The designers created a state-of-the-art 1,400-seat temporary structure that opened in July to widespread praise from industry critics, festival-goers, and members of the community. The tensile structure was 129 feet in diameter and resembled a circus big-top. It was supported by three 75-foot high kingpoles, and almost 500 4.5-foot stakes held the structure in place. The roof supported thousands of pounds of lighting, sound, and rigging equipment. The structure was climate-controlled, sound-proof, and built for the first time in Chichester, England. It took three weeks to construct and was open for 12 weeks, and then dismantled to return the park to its normal state.
Performances included the musical Barnum, which ran for six weeks and included a tightrope and trapeze, and the play Neville’s Island, which required flooding most of the stage with water to create an island where the characters were shipwrecked.

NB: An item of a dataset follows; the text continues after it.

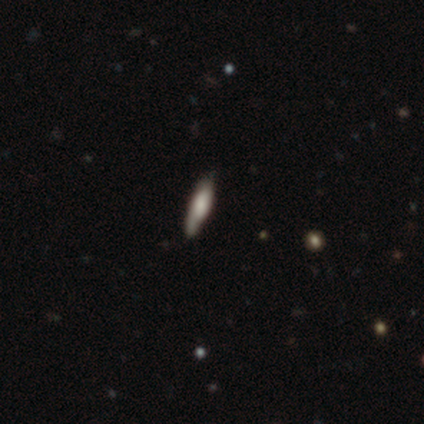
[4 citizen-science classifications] Smooth or featured? smooth (50%, tied with star or artifact)
How rounded? in between (100%)
Merging? none (100%)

The original Festival Theatre is being redeveloped as part of the Theatre’s “RENEW” project. It was constructed in 1962 and can no longer keep up with the demands of the artistic projects currently being undertaken. Theatre organizers have come up with an imaginative new design and are in the process of raising funds for the upgrades. They plan to make repairs to the original structure, add an addition, increase seating capacity, improve access, upgrade public and backstage facilities, and make the building more energy-efficient.